Un terreno è fiscalmente edificabile quando è utilizzabile a scopo edificatorio in base allo strumento urbanistico generale (PRG, PUC) adottato dal Comune, indipendentemente dall'approvazione della Regione e dall'esistenza di strumenti attuativi successivi (piani particolareggiati, lottizzazioni). La definizione è all'art. 36 c. 2 del DL 223/2006 convertito in L. 248/2006, e le Sezioni Unite della Cassazione (sentenza n. 25506/2006 e gemelle) hanno chiuso il contrasto giurisprudenziale precedente confermando che la qualifica fiscale precede l'approvazione regionale. Il certificato di destinazione urbanistica (CDU) rilasciato dal Comune è l'allegato obbligatorio all'atto di compravendita.

Un'impresa di costruzioni può vendere un terreno edificabile senza IVA?

No. Quando il cedente è soggetto passivo IVA (società di costruzioni, sviluppatore immobiliare, fondo immobiliare, impresa individuale agricola che vende terreno divenuto edificabile), l'IVA al 22% è obbligatoria sul prezzo per cessione di terreno edificabile.
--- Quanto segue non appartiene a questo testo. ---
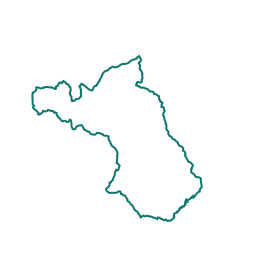 Quan Son, Thanh Hóa, Vietnam (orthographic projection), rotated 221°
{"feature_id": "81297802B81765499113898", "entity_name": "Quan Son", "entity_type": "district", "adm_level": 2, "iso_a3": "VNM", "parent_name": "Vietnam", "parent_adm1": "Thanh Hóa", "projection": "orthographic", "projection_center": [104.801, 20.254], "detail": "fine", "context": "isolated", "style": "outline", "palette": "teal", "viewbox_px": 256, "rotation_deg": 221, "n_neighbors": 0, "source": "geoboundaries", "source_scale": "gbopen_adm2", "svg_char_len": 5790}
<svg xmlns="http://www.w3.org/2000/svg" viewBox="0 0 256 256"><g transform="rotate(221 128 128)"><path d="M223.0,92.2L222.1,90.5L221.1,89.4L215.5,83.4L215.3,83.2L213.3,83.1L213.4,81.9L213.1,81.2L212.0,80.7L209.0,80.9L205.2,80.6L204.8,80.2L204.7,79.4L204.0,79.8L203.1,81.5L203.1,82.6L202.8,83.1L202.8,83.9L203.4,85.2L201.6,86.0L200.9,86.6L200.2,88.0L200.3,89.2L198.0,90.0L195.5,91.7L193.7,91.1L193.1,92.1L191.7,92.5L191.2,91.7L189.2,90.7L188.4,90.9L187.1,90.2L185.7,90.6L183.5,89.9L182.2,89.9L181.6,90.3L181.1,91.4L180.3,92.1L179.8,92.3L177.9,92.5L177.3,93.0L177.0,93.8L177.4,96.0L176.8,96.4L175.8,96.1L175.1,95.6L174.0,94.7L172.6,93.1L171.5,92.1L170.0,91.5L169.3,91.0L168.8,91.0L167.7,91.7L167.2,92.4L167.8,95.2L167.5,96.2L166.2,98.3L164.9,99.7L163.6,99.6L160.0,98.0L159.2,98.4L156.0,98.9L155.0,99.8L152.8,99.0L151.5,99.4L149.6,100.4L148.5,101.4L148.2,103.0L148.3,103.9L146.5,105.2L144.9,105.9L144.4,106.0L143.3,106.7L142.0,106.4L140.8,106.7L138.9,108.2L137.1,108.9L136.3,107.8L134.5,106.3L133.0,106.1L130.5,104.8L128.4,103.9L125.1,104.3L123.3,104.0L121.1,103.2L119.9,102.5L119.1,101.7L117.9,100.0L117.8,99.4L116.7,98.9L115.8,97.2L115.0,96.6L113.6,94.1L112.2,94.4L109.6,94.1L108.8,92.1L108.1,90.9L107.9,90.0L108.2,89.3L109.1,89.1L109.5,88.8L109.0,88.0L109.0,86.8L107.1,83.6L106.2,80.4L105.3,78.6L105.5,77.6L105.5,76.2L105.2,75.6L105.5,75.0L106.0,74.7L104.5,72.8L104.1,71.5L104.3,69.7L104.7,68.6L104.4,67.5L103.6,66.8L101.3,66.5L99.1,67.0L97.5,68.8L96.7,69.2L95.9,70.1L94.8,70.9L94.1,71.8L93.9,72.9L93.4,73.8L93.3,74.3L92.2,75.0L91.6,74.8L89.9,73.6L88.8,74.3L87.4,74.1L86.3,74.9L85.6,74.9L83.0,74.0L81.7,73.9L81.1,73.0L80.1,72.6L78.8,73.0L75.8,72.3L73.1,72.3L69.9,70.7L69.0,70.9L68.0,70.5L66.5,71.0L65.0,70.7L63.9,70.1L62.7,70.2L59.8,68.9L59.2,71.5L58.9,72.0L57.6,72.1L56.9,73.0L56.5,73.9L55.4,74.3L54.7,75.3L53.6,75.3L51.9,76.7L49.8,77.0L49.0,77.8L46.2,78.5L46.8,80.0L46.0,80.6L45.1,81.1L44.3,80.8L43.5,81.0L42.8,81.6L40.2,82.1L39.7,82.8L39.5,83.7L37.1,83.8L36.2,85.2L35.2,85.7L34.8,87.1L34.7,88.4L34.3,89.7L34.6,90.4L34.6,91.2L35.1,91.7L35.8,91.6L36.0,92.4L36.9,93.3L36.7,94.0L36.1,95.3L36.0,96.1L35.5,96.2L35.4,96.6L35.7,97.1L35.6,97.6L35.9,97.8L35.4,98.5L35.3,99.3L35.8,100.0L35.7,100.3L36.2,100.5L36.4,101.9L36.0,101.9L36.0,102.3L35.3,102.7L35.3,103.6L35.6,103.7L35.7,104.3L35.0,104.5L34.4,105.4L34.7,105.7L34.5,106.0L34.6,107.1L34.9,107.6L34.6,107.8L35.1,108.2L35.0,108.5L35.5,108.6L35.2,109.4L35.5,109.7L35.4,110.2L36.2,109.7L36.5,109.9L36.5,110.5L35.6,111.0L36.7,111.1L36.8,111.6L37.2,112.2L36.4,112.6L35.7,112.6L35.2,113.0L35.2,114.0L34.8,114.6L34.9,115.2L34.6,116.0L34.6,117.4L34.1,117.2L34.0,117.6L33.3,117.8L34.2,119.6L33.0,119.4L32.7,119.6L33.1,121.9L32.9,123.3L33.2,124.0L32.9,125.9L32.2,127.1L33.4,128.5L33.6,130.1L33.4,130.8L34.0,132.4L35.3,133.2L35.8,133.8L38.4,135.8L38.9,136.6L40.0,137.7L40.9,137.7L42.9,136.9L43.8,136.0L45.3,135.6L46.4,136.1L48.6,136.4L50.0,136.0L50.5,136.0L51.6,136.3L52.4,137.4L52.5,138.0L53.4,138.4L53.4,139.6L54.0,140.2L54.1,142.1L56.0,142.9L57.2,142.8L57.7,143.0L59.0,142.8L59.6,142.4L60.6,142.2L61.3,142.7L63.6,143.3L65.3,144.2L66.6,144.5L67.4,145.1L67.5,145.9L68.4,146.8L70.1,147.3L71.4,147.0L72.2,147.6L72.7,148.7L72.9,148.9L73.9,149.1L75.5,149.1L77.1,148.4L78.0,148.3L79.5,149.0L80.1,149.1L80.9,149.7L82.3,149.7L82.8,149.5L85.1,149.8L86.2,149.6L87.2,149.0L88.6,149.6L90.1,149.8L91.2,149.2L93.7,150.0L94.1,150.3L94.3,151.0L95.3,151.7L98.0,152.2L98.8,152.7L99.4,153.6L101.7,156.0L102.7,156.0L103.1,156.8L103.9,157.5L105.6,158.0L107.4,159.6L107.8,159.7L108.2,160.3L109.6,160.5L110.3,160.9L110.7,162.0L111.2,163.1L111.3,164.4L111.7,165.1L112.5,165.2L113.4,165.9L113.9,166.6L114.9,166.9L116.0,166.5L116.3,165.9L116.5,165.8L117.5,167.0L118.1,168.3L118.2,169.2L118.4,169.5L118.8,169.7L119.5,169.6L120.8,169.1L121.2,169.2L121.9,170.1L122.5,169.9L123.4,170.0L124.5,171.6L125.8,172.4L126.8,171.9L129.0,171.9L129.6,171.2L130.9,170.8L131.9,171.7L132.9,171.5L133.5,171.6L135.1,170.1L137.5,170.0L139.0,170.2L141.7,168.9L142.5,168.9L143.8,167.8L144.1,167.1L145.1,166.8L145.6,166.9L146.8,166.9L147.4,166.2L148.6,166.1L149.9,165.5L150.3,166.0L150.5,167.5L151.1,168.0L150.9,168.9L150.3,169.6L149.1,170.0L148.2,170.6L147.9,171.1L147.9,171.8L148.0,172.3L149.4,173.3L149.5,174.7L149.8,175.3L152.6,177.7L152.5,178.1L152.7,178.5L154.3,179.3L156.7,180.1L157.1,180.0L157.8,180.2L158.2,180.9L158.9,181.4L159.5,182.9L160.6,183.2L161.0,183.6L162.6,184.0L162.7,184.3L162.2,186.7L163.1,187.9L164.0,188.8L165.0,189.0L165.3,188.8L166.3,189.4L166.9,189.5L167.1,188.2L167.6,186.8L167.0,185.9L169.3,182.3L169.9,181.1L170.2,179.7L170.2,178.3L170.6,176.8L172.6,173.9L173.8,173.3L174.2,172.7L175.1,170.6L175.9,167.4L176.7,166.9L176.9,166.0L177.8,165.2L178.5,164.7L179.7,164.4L179.9,164.1L181.0,160.5L181.2,157.8L182.5,156.3L182.8,154.2L182.8,152.7L181.5,149.1L180.9,145.7L180.3,144.8L180.6,143.3L180.1,142.4L180.2,141.4L179.9,140.5L179.5,140.1L179.8,138.9L180.5,137.9L180.7,137.2L180.5,135.9L179.9,134.5L179.9,133.4L179.7,132.8L182.1,131.6L190.9,131.3L192.1,130.8L191.7,129.0L191.7,128.5L192.2,128.1L192.0,127.7L188.8,126.1L186.7,123.9L186.5,123.3L184.2,121.3L184.3,119.0L184.5,117.7L186.3,115.5L186.2,114.2L187.2,112.2L187.8,111.6L188.4,111.7L188.9,112.6L189.7,112.8L191.2,114.5L193.2,115.0L194.7,116.1L195.5,117.3L196.0,119.0L197.2,120.1L198.6,121.1L199.6,120.8L201.3,121.5L202.4,121.4L203.6,120.8L204.6,121.3L205.8,121.4L206.8,120.9L207.5,121.0L207.8,120.0L207.3,119.1L207.5,118.2L209.1,117.9L209.6,116.5L209.1,115.8L209.1,114.2L208.8,113.7L208.8,113.2L209.3,112.7L209.5,111.7L208.2,110.5L208.2,110.2L208.9,109.4L210.4,109.2L212.9,108.2L213.7,107.2L215.6,106.2L216.6,105.3L218.1,103.7L217.8,103.2L219.8,100.6L220.5,100.2L221.3,100.1L223.8,98.8L223.8,98.2L222.3,96.8L222.1,95.8L222.3,94.5L222.6,93.9L222.5,92.6L223.0,92.2Z" fill="none" stroke="#0f766e" stroke-width="2"/></g></svg>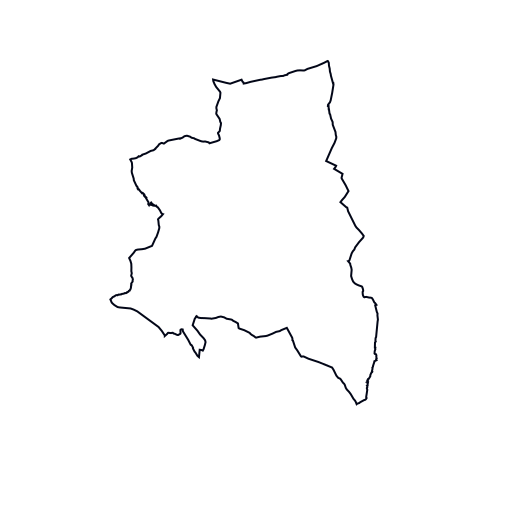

L'art. 2 c. 3 lett. c) del DPR 633/1972 esclude dal campo IVA solo i terreni «non suscettibili di utilizzazione edificatoria»: a contrario, i terreni edificabili sono sempre nel campo IVA quando il cedente opera in regime d'impresa. Non esiste un'opzione di esenzione e nemmeno il regime di vendita oltre 5 anni «dalla fine lavori» che esiste per i fabbricati (i terreni non hanno una data di fine lavori).

Sui terreni edificabili si applicano ipotecaria 3% + catastale 1% come per i fabbricati strumentali?

No, ed è la specificità tecnica più importante della categoria. L'eccezione all'alternatività IVA/registro dell'art. 10 c. 1 n. 8-ter DPR 633/1972 (ipotecaria 3% + catastale 1% proporzionali al prezzo) è testualmente limitata ai «fabbricati strumentali»: i terreni, edificabili o no, ne sono esclusi. Per il terreno edificabile ceduto con IVA vige quindi l'alternatività piena (art. 40 DPR 131/1986): IVA 22% sul prezzo + registro €200 + ipotecaria €200 + catastale €200 in misura fissa. Su un terreno da €150.000 si pagano €33.000 di IVA + €600 di imposte d'atto, non €33.000 + €6.000 come si pagherebbero su un capannone analogo. La differenza è una delle distinzioni tecniche più rilevanti fra terreni e fabbricati strumentali, e non sempre applicata correttamente nei preventivi che riconducono meccanicamente i terreni alla formula strumentali.

Si può usare il regime prezzo-valore sull'acquisto di un terreno edificabile?

No. Il regime prezzo-valore della L. 266/2005 art. 1 c. 497 richiede testualmente un «fabbricato abitativo» (categorie A escluse A/10): un terreno, anche se destinato a uso residenziale dallo strumento urbanistico, non è un fabbricato. La base imponibile delle imposte d'atto è sempre il prezzo dichiarato, mai un valore catastale. Il calcolatore disabilita automaticamente il toggle quando selezioni la categoria «terreno edificabile». Conseguenza pratica: dichiarare un prezzo coerente col valore di mercato è ancora più importante che sui fabbricati abitativi, perché manca la «sicurezza» del catastale come base alternativa di riferimento.